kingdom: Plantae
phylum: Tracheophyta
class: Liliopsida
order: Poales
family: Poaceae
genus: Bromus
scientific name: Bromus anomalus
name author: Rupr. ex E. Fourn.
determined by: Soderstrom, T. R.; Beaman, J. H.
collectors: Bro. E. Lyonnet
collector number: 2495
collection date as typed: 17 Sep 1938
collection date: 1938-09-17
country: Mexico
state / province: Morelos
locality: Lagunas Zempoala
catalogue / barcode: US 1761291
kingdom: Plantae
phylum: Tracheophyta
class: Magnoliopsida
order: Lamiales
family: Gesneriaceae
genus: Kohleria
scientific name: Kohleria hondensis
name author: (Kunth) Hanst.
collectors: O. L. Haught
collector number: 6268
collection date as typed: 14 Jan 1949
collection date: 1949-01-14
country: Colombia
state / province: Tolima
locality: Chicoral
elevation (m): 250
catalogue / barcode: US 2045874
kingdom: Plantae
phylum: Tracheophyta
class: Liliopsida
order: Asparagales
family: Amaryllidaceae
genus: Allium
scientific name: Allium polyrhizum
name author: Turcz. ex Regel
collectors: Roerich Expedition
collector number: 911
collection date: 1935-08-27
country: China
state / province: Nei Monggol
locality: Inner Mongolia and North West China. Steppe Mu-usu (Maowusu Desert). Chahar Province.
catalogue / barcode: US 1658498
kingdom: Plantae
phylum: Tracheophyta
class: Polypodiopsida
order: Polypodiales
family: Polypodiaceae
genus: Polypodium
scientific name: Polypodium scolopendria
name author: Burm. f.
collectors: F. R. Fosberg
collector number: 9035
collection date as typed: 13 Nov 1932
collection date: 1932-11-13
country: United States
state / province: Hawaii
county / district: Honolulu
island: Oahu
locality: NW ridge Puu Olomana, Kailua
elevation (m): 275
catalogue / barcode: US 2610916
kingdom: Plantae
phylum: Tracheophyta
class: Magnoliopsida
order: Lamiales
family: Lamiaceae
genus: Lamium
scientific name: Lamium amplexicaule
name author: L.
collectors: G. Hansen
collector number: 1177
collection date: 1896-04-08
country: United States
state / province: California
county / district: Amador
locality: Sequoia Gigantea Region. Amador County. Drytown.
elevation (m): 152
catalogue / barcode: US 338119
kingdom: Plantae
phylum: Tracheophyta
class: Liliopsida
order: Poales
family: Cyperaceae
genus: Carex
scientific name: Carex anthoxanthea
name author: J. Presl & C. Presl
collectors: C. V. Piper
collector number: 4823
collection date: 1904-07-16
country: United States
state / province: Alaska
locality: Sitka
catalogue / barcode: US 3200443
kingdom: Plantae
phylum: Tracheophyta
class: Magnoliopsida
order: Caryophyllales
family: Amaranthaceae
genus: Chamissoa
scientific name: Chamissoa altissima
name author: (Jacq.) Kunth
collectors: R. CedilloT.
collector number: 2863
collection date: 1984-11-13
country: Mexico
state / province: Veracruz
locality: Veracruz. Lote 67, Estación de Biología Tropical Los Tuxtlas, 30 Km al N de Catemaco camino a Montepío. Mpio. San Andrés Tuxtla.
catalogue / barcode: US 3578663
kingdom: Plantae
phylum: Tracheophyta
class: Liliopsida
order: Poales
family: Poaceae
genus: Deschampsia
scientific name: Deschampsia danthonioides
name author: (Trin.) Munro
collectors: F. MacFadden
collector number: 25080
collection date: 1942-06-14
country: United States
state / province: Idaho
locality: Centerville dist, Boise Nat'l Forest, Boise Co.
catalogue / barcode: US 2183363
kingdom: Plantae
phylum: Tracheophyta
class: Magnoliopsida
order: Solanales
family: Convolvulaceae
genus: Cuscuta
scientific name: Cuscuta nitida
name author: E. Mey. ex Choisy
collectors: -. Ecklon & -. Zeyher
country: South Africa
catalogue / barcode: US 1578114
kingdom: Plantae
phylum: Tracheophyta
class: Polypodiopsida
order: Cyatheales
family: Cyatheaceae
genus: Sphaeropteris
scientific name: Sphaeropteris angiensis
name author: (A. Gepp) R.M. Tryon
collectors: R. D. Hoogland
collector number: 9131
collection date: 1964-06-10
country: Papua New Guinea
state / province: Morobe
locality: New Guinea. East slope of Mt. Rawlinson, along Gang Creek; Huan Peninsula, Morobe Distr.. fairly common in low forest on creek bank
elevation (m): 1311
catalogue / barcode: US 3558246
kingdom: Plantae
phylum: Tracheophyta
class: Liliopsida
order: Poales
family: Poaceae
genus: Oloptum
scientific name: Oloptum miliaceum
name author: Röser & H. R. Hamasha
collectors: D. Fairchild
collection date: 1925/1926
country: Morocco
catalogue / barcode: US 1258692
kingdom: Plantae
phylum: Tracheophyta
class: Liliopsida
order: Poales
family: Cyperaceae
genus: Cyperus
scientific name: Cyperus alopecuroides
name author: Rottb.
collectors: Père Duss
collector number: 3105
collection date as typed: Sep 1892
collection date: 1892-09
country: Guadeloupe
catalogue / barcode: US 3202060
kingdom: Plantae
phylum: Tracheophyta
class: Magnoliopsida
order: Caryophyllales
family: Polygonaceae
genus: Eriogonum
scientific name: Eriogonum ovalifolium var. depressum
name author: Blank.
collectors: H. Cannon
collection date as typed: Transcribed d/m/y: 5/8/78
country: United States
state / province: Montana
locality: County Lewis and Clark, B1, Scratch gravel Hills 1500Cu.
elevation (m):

# TASK STATEMENT
Print every one of the lines above, character for character, with nothing altered or left out.

# SOLUTION TO THE PROBLEM
kingdom: Plantae
phylum: Tracheophyta
class: Liliopsida
order: Poales
family: Poaceae
genus: Bromus
scientific name: Bromus anomalus
name author: Rupr. ex E. Fourn.
determined by: Soderstrom, T. R.; Beaman, J. H.
collectors: Bro. E. Lyonnet
collector number: 2495
collection date as typed: 17 Sep 1938
collection date: 1938-09-17
country: Mexico
state / province: Morelos
locality: Lagunas Zempoala
catalogue / barcode: US 1761291
kingdom: Plantae
phylum: Tracheophyta
class: Magnoliopsida
order: Lamiales
family: Gesneriaceae
genus: Kohleria
scientific name: Kohleria hondensis
name author: (Kunth) Hanst.
collectors: O. L. Haught
collector number: 6268
collection date as typed: 14 Jan 1949
collection date: 1949-01-14
country: Colombia
state / province: Tolima
locality: Chicoral
elevation (m): 250
catalogue / barcode: US 2045874
kingdom: Plantae
phylum: Tracheophyta
class: Liliopsida
order: Asparagales
family: Amaryllidaceae
genus: Allium
scientific name: Allium polyrhizum
name author: Turcz. ex Regel
collectors: Roerich Expedition
collector number: 911
collection date: 1935-08-27
country: China
state / province: Nei Monggol
locality: Inner Mongolia and North West China. Steppe Mu-usu (Maowusu Desert). Chahar Province.
catalogue / barcode: US 1658498
kingdom: Plantae
phylum: Tracheophyta
class: Polypodiopsida
order: Polypodiales
family: Polypodiaceae
genus: Polypodium
scientific name: Polypodium scolopendria
name author: Burm. f.
collectors: F. R. Fosberg
collector number: 9035
collection date as typed: 13 Nov 1932
collection date: 1932-11-13
country: United States
state / province: Hawaii
county / district: Honolulu
island: Oahu
locality: NW ridge Puu Olomana, Kailua
elevation (m): 275
catalogue / barcode: US 2610916
kingdom: Plantae
phylum: Tracheophyta
class: Magnoliopsida
order: Lamiales
family: Lamiaceae
genus: Lamium
scientific name: Lamium amplexicaule
name author: L.
collectors: G. Hansen
collector number: 1177
collection date: 1896-04-08
country: United States
state / province: California
county / district: Amador
locality: Sequoia Gigantea Region. Amador County. Drytown.
elevation (m): 152
catalogue / barcode: US 338119
kingdom: Plantae
phylum: Tracheophyta
class: Liliopsida
order: Poales
family: Cyperaceae
genus: Carex
scientific name: Carex anthoxanthea
name author: J. Presl & C. Presl
collectors: C. V. Piper
collector number: 4823
collection date: 1904-07-16
country: United States
state / province: Alaska
locality: Sitka
catalogue / barcode: US 3200443
kingdom: Plantae
phylum: Tracheophyta
class: Magnoliopsida
order: Caryophyllales
family: Amaranthaceae
genus: Chamissoa
scientific name: Chamissoa altissima
name author: (Jacq.) Kunth
collectors: R. CedilloT.
collector number: 2863
collection date: 1984-11-13
country: Mexico
state / province: Veracruz
locality: Veracruz. Lote 67, Estación de Biología Tropical Los Tuxtlas, 30 Km al N de Catemaco camino a Montepío. Mpio. San Andrés Tuxtla.
catalogue / barcode: US 3578663
kingdom: Plantae
phylum: Tracheophyta
class: Liliopsida
order: Poales
family: Poaceae
genus: Deschampsia
scientific name: Deschampsia danthonioides
name author: (Trin.) Munro
collectors: F. MacFadden
collector number: 25080
collection date: 1942-06-14
country: United States
state / province: Idaho
locality: Centerville dist, Boise Nat'l Forest, Boise Co.
catalogue / barcode: US 2183363
kingdom: Plantae
phylum: Tracheophyta
class: Magnoliopsida
order: Solanales
family: Convolvulaceae
genus: Cuscuta
scientific name: Cuscuta nitida
name author: E. Mey. ex Choisy
collectors: -. Ecklon & -. Zeyher
country: South Africa
catalogue / barcode: US 1578114
kingdom: Plantae
phylum: Tracheophyta
class: Polypodiopsida
order: Cyatheales
family: Cyatheaceae
genus: Sphaeropteris
scientific name: Sphaeropteris angiensis
name author: (A. Gepp) R.M. Tryon
collectors: R. D. Hoogland
collector number: 9131
collection date: 1964-06-10
country: Papua New Guinea
state / province: Morobe
locality: New Guinea. East slope of Mt. Rawlinson, along Gang Creek; Huan Peninsula, Morobe Distr.. fairly common in low forest on creek bank
elevation (m): 1311
catalogue / barcode: US 3558246
kingdom: Plantae
phylum: Tracheophyta
class: Liliopsida
order: Poales
family: Poaceae
genus: Oloptum
scientific name: Oloptum miliaceum
name author: Röser & H. R. Hamasha
collectors: D. Fairchild
collection date: 1925/1926
country: Morocco
catalogue / barcode: US 1258692
kingdom: Plantae
phylum: Tracheophyta
class: Liliopsida
order: Poales
family: Cyperaceae
genus: Cyperus
scientific name: Cyperus alopecuroides
name author: Rottb.
collectors: Père Duss
collector number: 3105
collection date as typed: Sep 1892
collection date: 1892-09
country: Guadeloupe
catalogue / barcode: US 3202060
kingdom: Plantae
phylum: Tracheophyta
class: Magnoliopsida
order: Caryophyllales
family: Polygonaceae
genus: Eriogonum
scientific name: Eriogonum ovalifolium var. depressum
name author: Blank.
collectors: H. Cannon
collection date as typed: Transcribed d/m/y: 5/8/78
country: United States
state / province: Montana
locality: County Lewis and Clark, B1, Scratch gravel Hills 1500Cu.
elevation (m):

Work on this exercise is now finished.